If pneumonia, Pseudomonas, Staphylococcus, or resistant organisms are suspected, appropriate antibiotics should be used.

Typically, a course of antibiotics should be five days. A systematic review and meta-analysis by Llor et al (2022) including only patients with spirometrically-proven COPD (n=eight trials) concluded that there were no significant differences in clinical cure rates or bacterial eradication rates of short courses of antibiotics (≤5 days) compared with longer courses (≥6 days). Nonetheless, the majority of studies included fluroquinolones as first line therapy, which is not common practice in Australia, raising questions about the face validity of this study [evidence level I] (Llor 2022). A historical population-based cohort study found that co-treatment of an exacerbation with oral corticosteroids and oral antibiotics significantly increased the time to subsequent exacerbations (median 312 versus 418 days, p<0.001 to next compared to oral corticosteroids alone) (Roede 2008)[evidence level III-2].

Two Australian retrospective case series of hospitalised COPD patients have found that antibiotic treatment was guideline concordant in less than 15% of cases (Brownridge 2017, Fanning 2014). This was due to over-use of intravenous antibiotics and prescription of dual antibiotics. Further efforts are needed to increase adherence to the use of oral antibiotics in patients hospitalised with exacerbations of COPD, where appropriate.

Radiologically proven pneumonia in patients with COPD, especially in those who have been frequently hospitalised, may not be restricted to the above organisms. Gram-negative organisms, Legionella spp. and even anaerobic organisms may be responsible. Initial empiric antibiotic therapy should be tailored according to clinical and radiographic criteria.

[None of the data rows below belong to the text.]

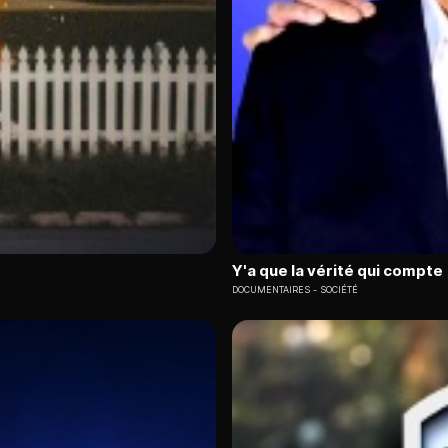
Y'a que la vérité qui compte
DOCUMENTAIRES
SOCIÉTÉ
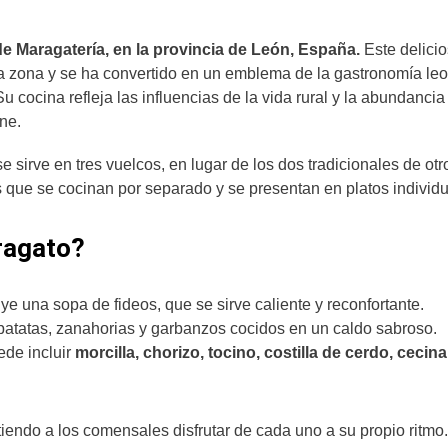
de Maragatería, en la provincia de León, España.
Este delici
e la zona y se ha convertido en un emblema de la gastronomía le
 Su cocina refleja las influencias de la vida rural y la abundancia
ne.
 sirve en tres vuelcos, en lugar de los dos tradicionales de otr
 que se cocinan por separado y se presentan en platos individu
ragato?
ye una sopa de fideos, que se sirve caliente y reconfortante.
patatas, zanahorias y garbanzos cocidos en un caldo sabroso.
ede incluir
morcilla, chorizo, tocino, costilla de cerdo, cecina
iendo a los comensales disfrutar de cada uno a su propio ritmo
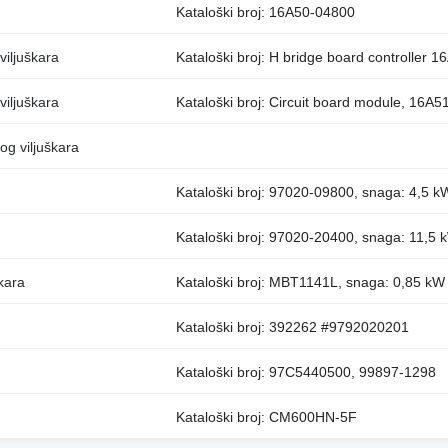
Kataloški broj: 16A50-04800
viljuškara
Kataloški broj: H bridge board controller
viljuškara
Kataloški broj: Circuit board module, 16A
og viljuškara
Kataloški broj: 97020-09800, snaga: 4,5 k
Kataloški broj: 97020-20400, snaga: 11,5 
kara
Kataloški broj: MBT1141L, snaga: 0,85 kW
Kataloški broj: 392262 #9792020201
Kataloški broj: 97C5440500, 99897-1298
Kataloški broj: CM600HN-5F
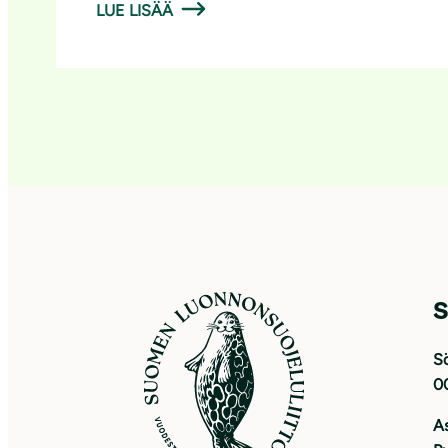
LUE LISÄÄ
S
Sö
0
As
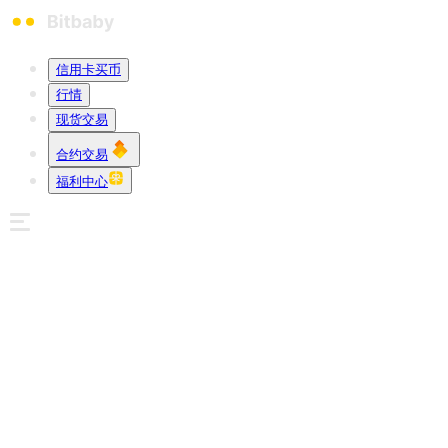
信用卡买币
行情
现货交易
合约交易
福利中心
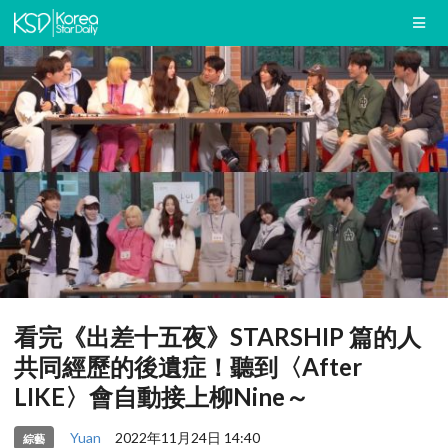
看完《出差十五夜》STARSHIP 篇的人
共同經歷的後遺症！聽到〈After
LIKE〉會自動接上柳Nine～
Yuan
2022年11月24日 14:40
綜藝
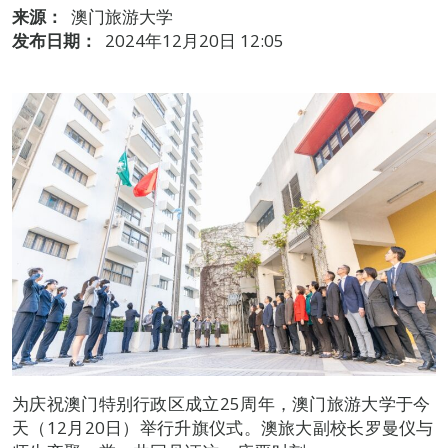
来源：
澳门旅游大学
发布日期：
2024年12月20日 12:05
为庆祝澳门特别行政区成立25周年，澳门旅游大学于今
天（12月20日）举行升旗仪式。澳旅大副校长罗曼仪与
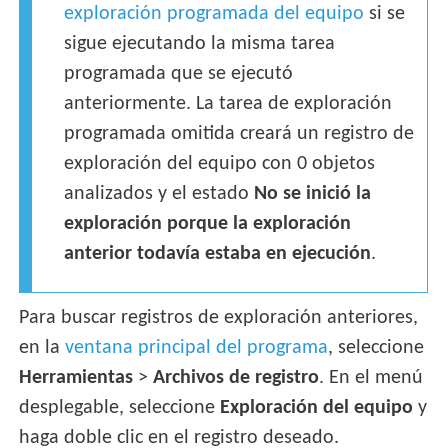
exploración programada del equipo
si se
sigue ejecutando la misma tarea
programada que se ejecutó
anteriormente. La tarea de exploración
programada omitida creará un registro de
exploración del equipo con 0 objetos
analizados y el estado
No se inició la
exploración porque la exploración
anterior todavía estaba en ejecución
.
Para buscar registros de exploración anteriores,
en la
ventana principal del programa
, seleccione
Herramientas
>
Archivos de registro
. En el menú
desplegable, seleccione
Exploración del equipo
y
haga doble clic en el registro deseado.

X.2.2.4 Combined systemic corticosteroids and antibiotics for treatment of exacerbation

A randomised placebo controlled trial (Daniels 2010) has provided evidence to support the traditional practice of treating exacerbations with a combination of systemic corticosteroids and antibiotics.  In this study, hospitalised patients were commenced on a tapering dose of prednisolone and randomised to receive doxycycline 200mg daily or placebo for 7 days.  Clinical cure, defined as complete resolution of signs and symptoms, at day 10 was significantly higher in the antibiotic treated group compared to placebo (OR 1.9, 95% CI 1.2 to 3.2, NNT = 7, 95% CI 4 to 523).  By day 30, the primary end point, there was no significant difference in clinical cure. Serious adverse effects occurred in 9% of the doxycycline group (7 deaths) and 5% of the placebo group (3 deaths).  Medication adverse events were similar between groups, 3% in the doxycycline group and 4% in the placebo.